Using his own example and that of others, Colbeck shows how leadership on both sides of the aisle wields its power to keep independent legislators from bucking entrenched interest groups and donors. In doing so, he elaborates on a theme taken up by another recent book, Deconstructing the Administrative State: The Fight for Liberty, by Emmett McGroarty, Jane Robbins, and Erin Tuttle (I discuss that book here). Among other things, Deconstructing the Administrative State touches on business’s role in expanding the administrative state at the federal, state, and local levels, often through control of legislative leadership on both sides of the aisle. The influence of the business wing of the party has everything to do with the tensions between the Republican establishment and the base, which have by no means disappeared during the Trump years, even if they’re a bit less salient. Colbeck’s Wrestling Gators is a ground-level account of what McGroarty, Robbins, and Tuttle are talking about. So Wrestling Gators will be of interest to anyone curious about the internal battles and shifting direction of Republican politics in an era and in a state where these have gained national significance.

Not having followed the twists and turns of the Michigan gubernatorial campaign, and without having studied the records of his Republican opponents, I can’t venture a formal endorsement in this race. But I know Pat Colbeck well, having seen him in action on numerous visits to Michigan where I have spoken and testified on campus free speech. I can personally vouch for several things.
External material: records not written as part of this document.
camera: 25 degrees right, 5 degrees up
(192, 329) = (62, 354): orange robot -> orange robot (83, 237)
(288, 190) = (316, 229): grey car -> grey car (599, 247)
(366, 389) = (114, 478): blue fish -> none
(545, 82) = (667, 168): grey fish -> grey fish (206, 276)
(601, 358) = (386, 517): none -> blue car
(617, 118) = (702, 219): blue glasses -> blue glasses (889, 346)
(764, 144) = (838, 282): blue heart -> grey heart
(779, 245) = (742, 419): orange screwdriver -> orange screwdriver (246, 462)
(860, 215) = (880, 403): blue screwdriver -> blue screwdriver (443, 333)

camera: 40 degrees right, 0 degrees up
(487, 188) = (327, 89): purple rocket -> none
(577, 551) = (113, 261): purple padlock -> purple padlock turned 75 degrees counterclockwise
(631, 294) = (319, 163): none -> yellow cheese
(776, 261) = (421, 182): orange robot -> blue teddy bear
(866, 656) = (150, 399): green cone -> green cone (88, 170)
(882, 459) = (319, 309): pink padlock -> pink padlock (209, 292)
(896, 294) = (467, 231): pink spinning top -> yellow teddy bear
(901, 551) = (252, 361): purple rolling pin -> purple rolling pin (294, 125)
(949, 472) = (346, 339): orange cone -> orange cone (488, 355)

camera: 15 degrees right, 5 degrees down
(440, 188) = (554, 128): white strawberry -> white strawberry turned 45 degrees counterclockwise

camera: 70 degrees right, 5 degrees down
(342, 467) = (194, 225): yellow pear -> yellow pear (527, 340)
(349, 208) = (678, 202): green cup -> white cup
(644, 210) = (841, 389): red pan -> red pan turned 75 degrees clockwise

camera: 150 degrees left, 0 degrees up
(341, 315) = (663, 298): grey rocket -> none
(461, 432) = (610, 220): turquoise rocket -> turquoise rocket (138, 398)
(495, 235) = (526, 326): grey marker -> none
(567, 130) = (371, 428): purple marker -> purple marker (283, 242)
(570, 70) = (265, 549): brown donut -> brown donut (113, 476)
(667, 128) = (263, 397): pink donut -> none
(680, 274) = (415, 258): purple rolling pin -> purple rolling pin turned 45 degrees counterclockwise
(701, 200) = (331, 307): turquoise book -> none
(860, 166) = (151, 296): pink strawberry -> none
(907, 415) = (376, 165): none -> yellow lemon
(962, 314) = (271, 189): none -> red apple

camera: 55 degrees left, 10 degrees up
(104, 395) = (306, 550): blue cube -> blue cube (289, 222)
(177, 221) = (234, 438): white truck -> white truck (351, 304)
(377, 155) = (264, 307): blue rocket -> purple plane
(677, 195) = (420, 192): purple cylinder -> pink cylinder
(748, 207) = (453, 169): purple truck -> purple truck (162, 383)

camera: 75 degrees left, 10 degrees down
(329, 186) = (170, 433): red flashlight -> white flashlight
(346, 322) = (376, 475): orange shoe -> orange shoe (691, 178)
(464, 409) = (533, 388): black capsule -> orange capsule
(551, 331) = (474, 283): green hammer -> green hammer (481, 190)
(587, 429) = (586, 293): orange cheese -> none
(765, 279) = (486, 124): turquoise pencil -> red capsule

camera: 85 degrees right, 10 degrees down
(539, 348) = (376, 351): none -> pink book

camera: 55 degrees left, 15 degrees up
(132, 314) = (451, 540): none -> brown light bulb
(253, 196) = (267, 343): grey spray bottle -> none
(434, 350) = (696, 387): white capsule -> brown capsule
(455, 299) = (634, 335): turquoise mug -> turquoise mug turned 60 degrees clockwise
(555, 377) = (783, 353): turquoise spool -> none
Yes, Pat Colbeck is that rare legislator who works chiefly from principle and fights the good fight, even where success seems unlikely and powerful figures within his own party stand opposed. But I’ve also seen Pat accept and work for compromise when that was compatible with his broad goals. And I’ve seen how many junior legislators—particularly in the House—look to Colbeck for advice and mentorship. His independence and courage have not gone unnoticed or unappreciated by colleagues. I’ve also seen Colbeck’s considerable analytical and strategic skills at work, drawn from his background in aerospace engineering and business consulting. And Pat’s faith is no pose. It is deeply held and informs his work, above all in lending him the courage to challenge the powers-that-be when the odds seem impossible, or to stand against the media vilification any genuinely conservative politician is nowadays subject to. In short, in my view the people of Michigan are lucky to have Patrick Colbeck as a public servant, in whatever capacity that may be.

Stanley Kurtz is a senior fellow at the Ethics and Public Policy Center.